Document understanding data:
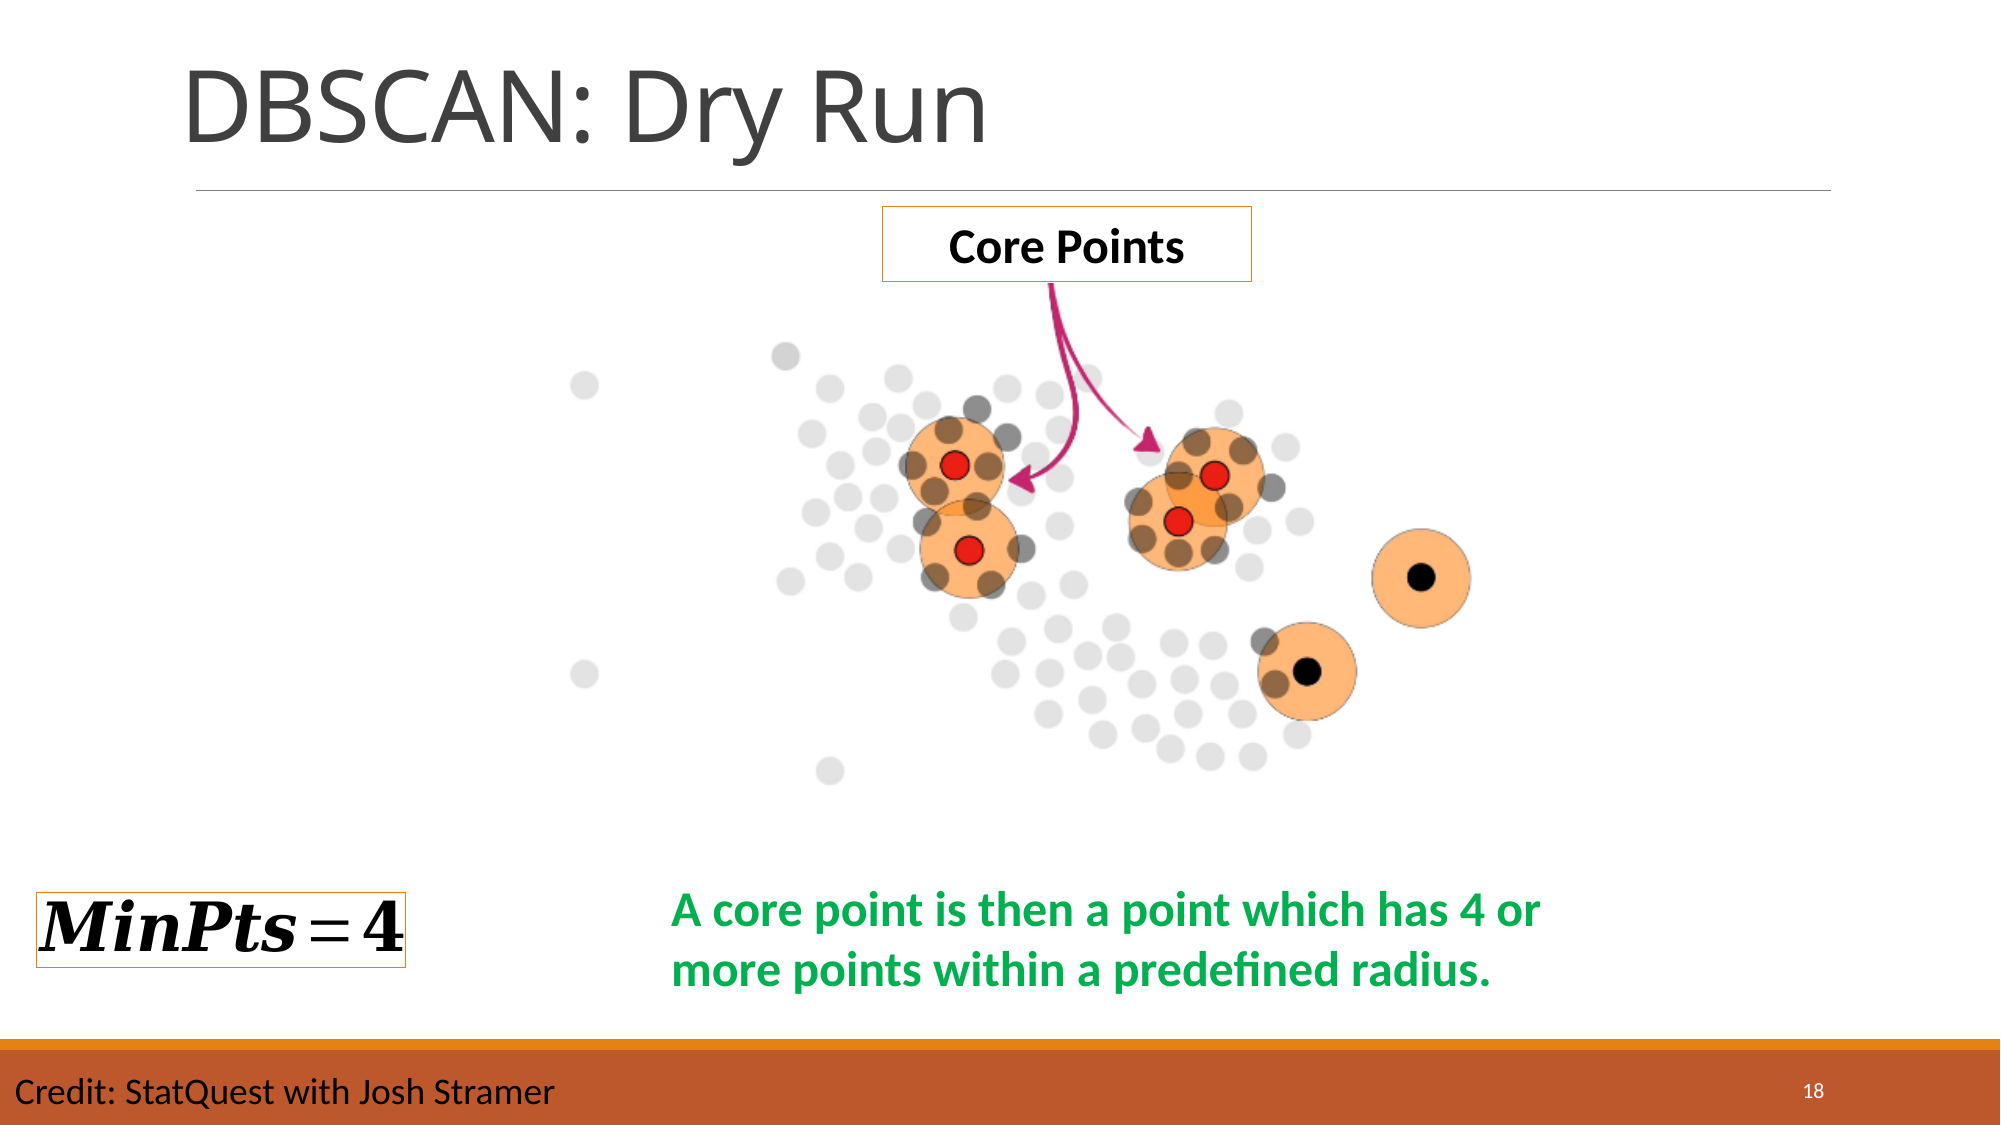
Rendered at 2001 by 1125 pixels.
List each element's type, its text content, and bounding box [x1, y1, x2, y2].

slide_number 18 [1624, 1059, 1840, 1120]
text_box Credit: StatQuest with Josh Stramer [0, 1059, 869, 1120]
title DBSCAN: Dry Run [165, 8, 1815, 171]
text_box Core Points [882, 206, 1252, 279]
text_box A core point is then a point which has 4 or more points within a predefined radius. [656, 868, 1666, 1004]
picture [533, 282, 1501, 839]
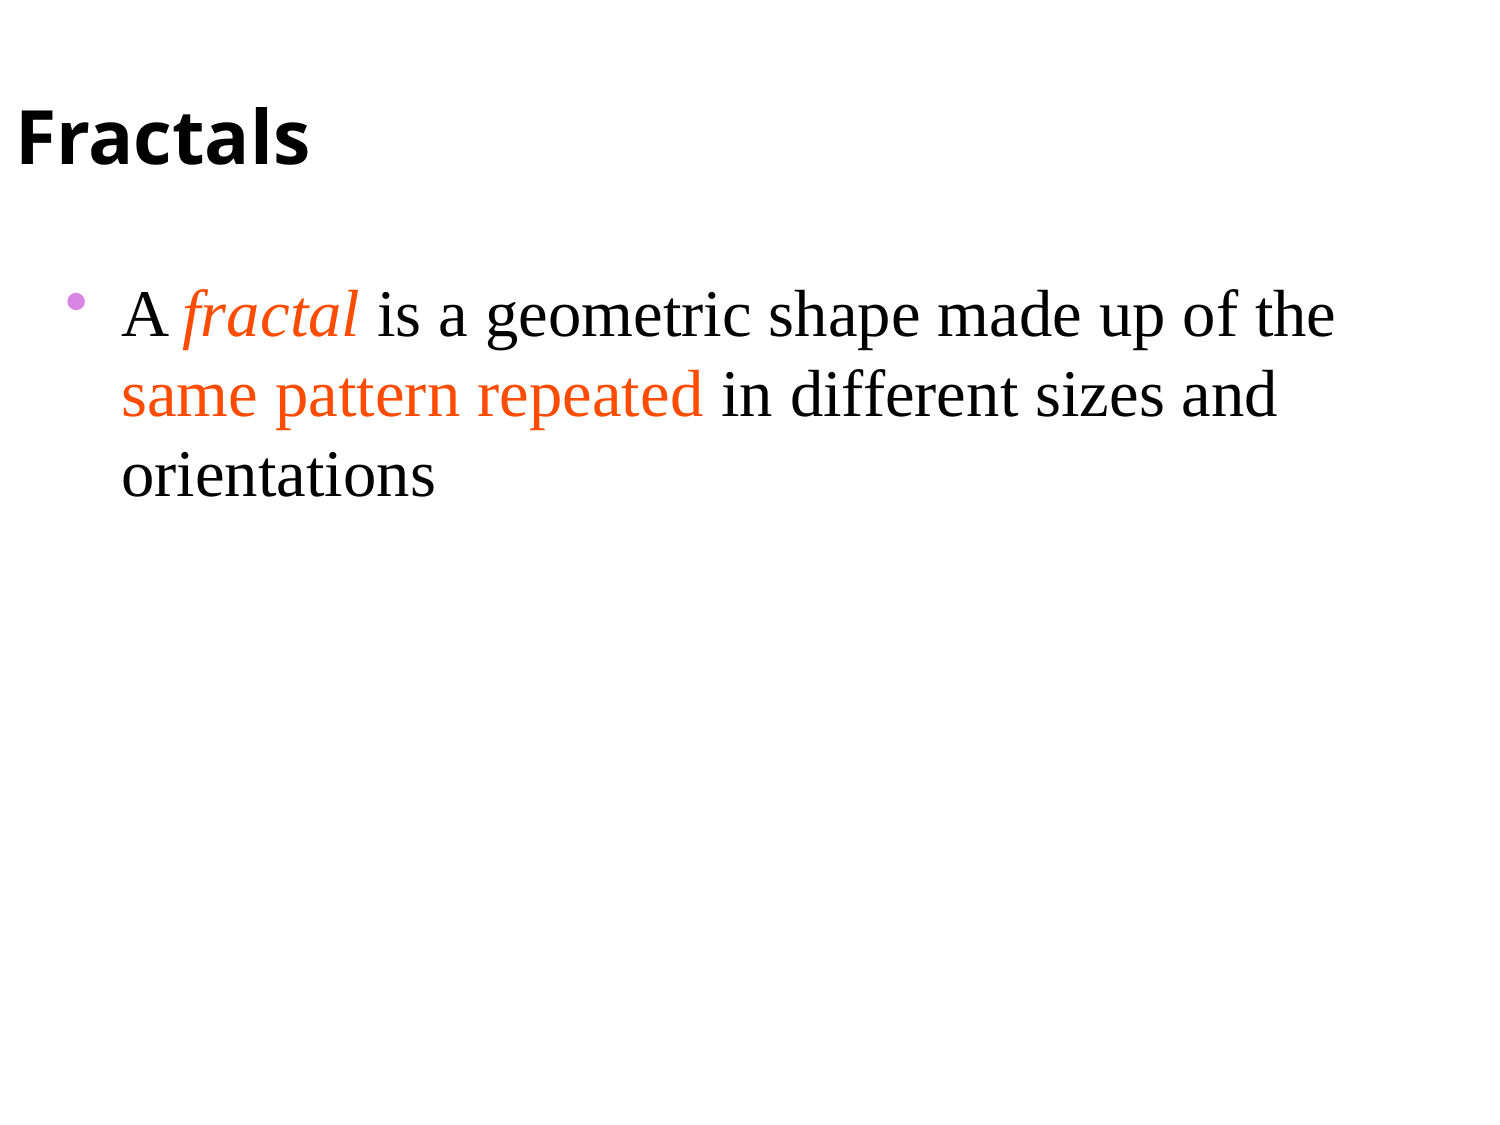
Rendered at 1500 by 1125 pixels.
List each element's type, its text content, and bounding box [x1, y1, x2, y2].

list A fractal is a geometric shape made up of the same pattern repeated in different sizes and orientations [49, 262, 1411, 1013]
title Fractals [0, 0, 1351, 188]
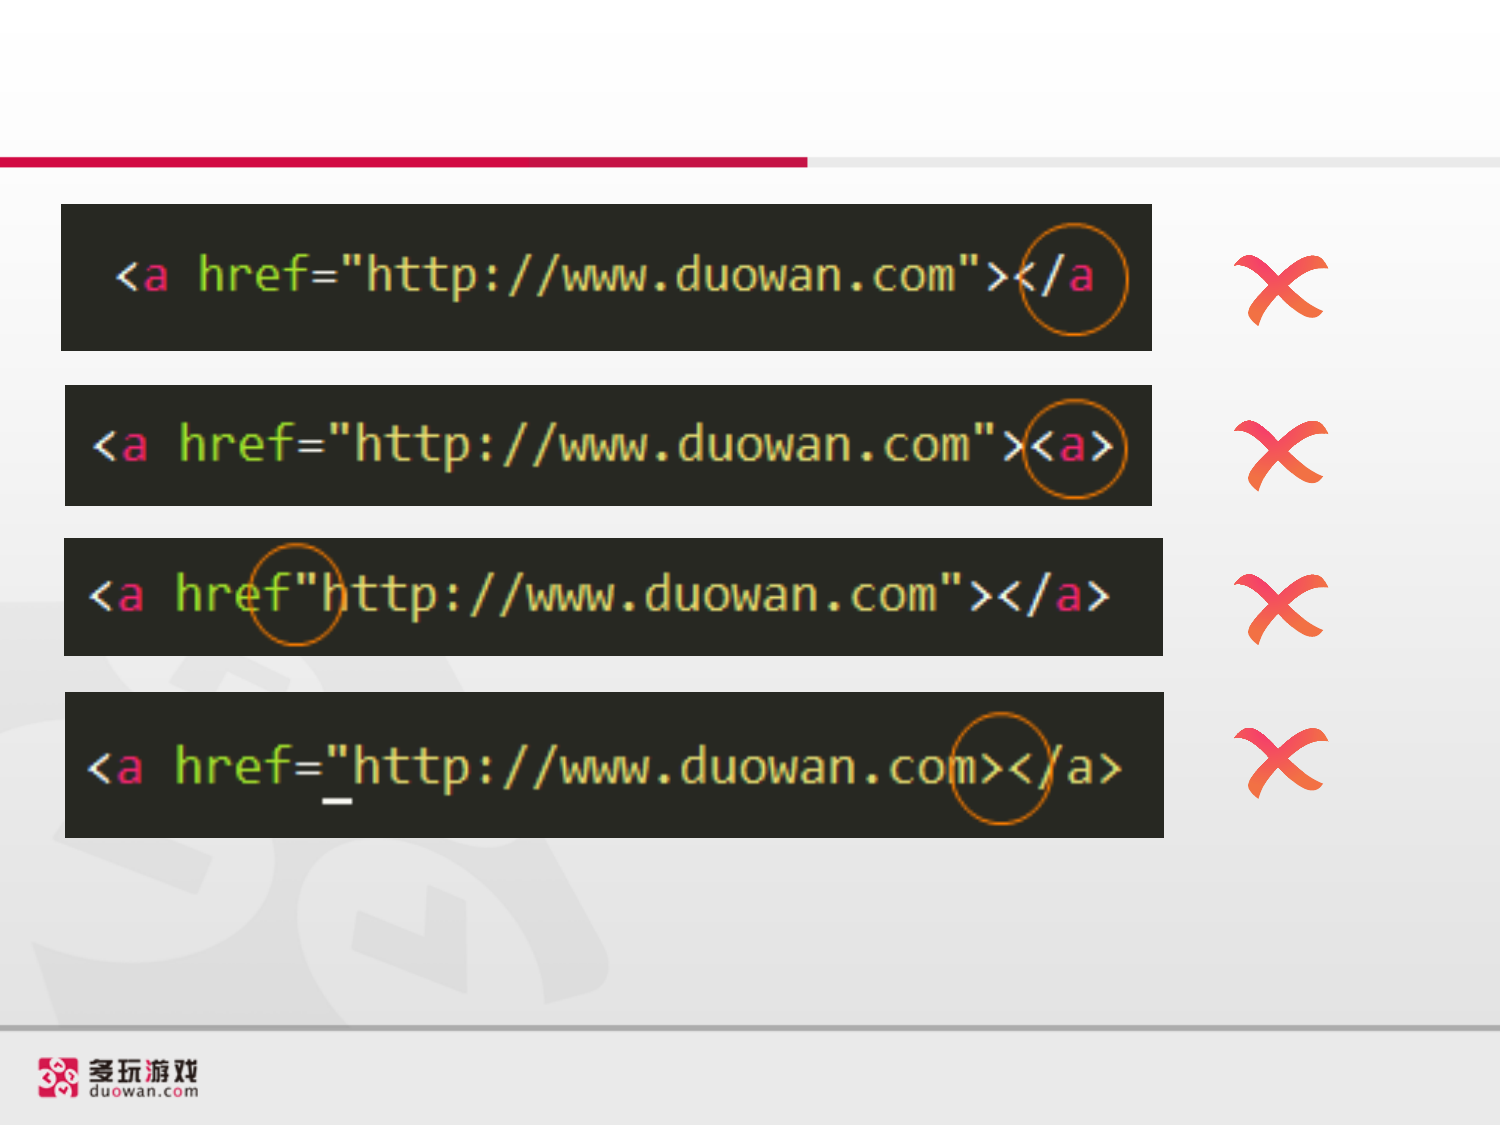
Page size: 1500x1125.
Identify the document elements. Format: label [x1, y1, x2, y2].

• Task prompt
In your copy, restate the data above word for word but leave out any picture.

• Written response
Rendered at 2001 by 1125 pixels.
List each element's type, its text content, and bounding box [x1, y1, x2, y2].

slide_number 18 [1624, 1059, 1840, 1120]
text_box Credit: StatQuest with Josh Stramer [0, 1059, 869, 1120]
title DBSCAN: Dry Run [165, 8, 1815, 171]
text_box Core Points [882, 206, 1252, 279]
text_box A core point is then a point which has 4 or more points within a predefined radius. [656, 868, 1666, 1004]
picture [533, 282, 1501, 839]
Rendered at 1500 by 1125 pixels.
List each element's type, its text content, and bounding box [x1, y1, x2, y2].

list A fractal is a geometric shape made up of the same pattern repeated in different sizes and orientations [49, 262, 1411, 1013]
title Fractals [0, 0, 1351, 188]
Page size: 1500x1125.
Identify the document elements. Format: label [x1, y1, x2, y2].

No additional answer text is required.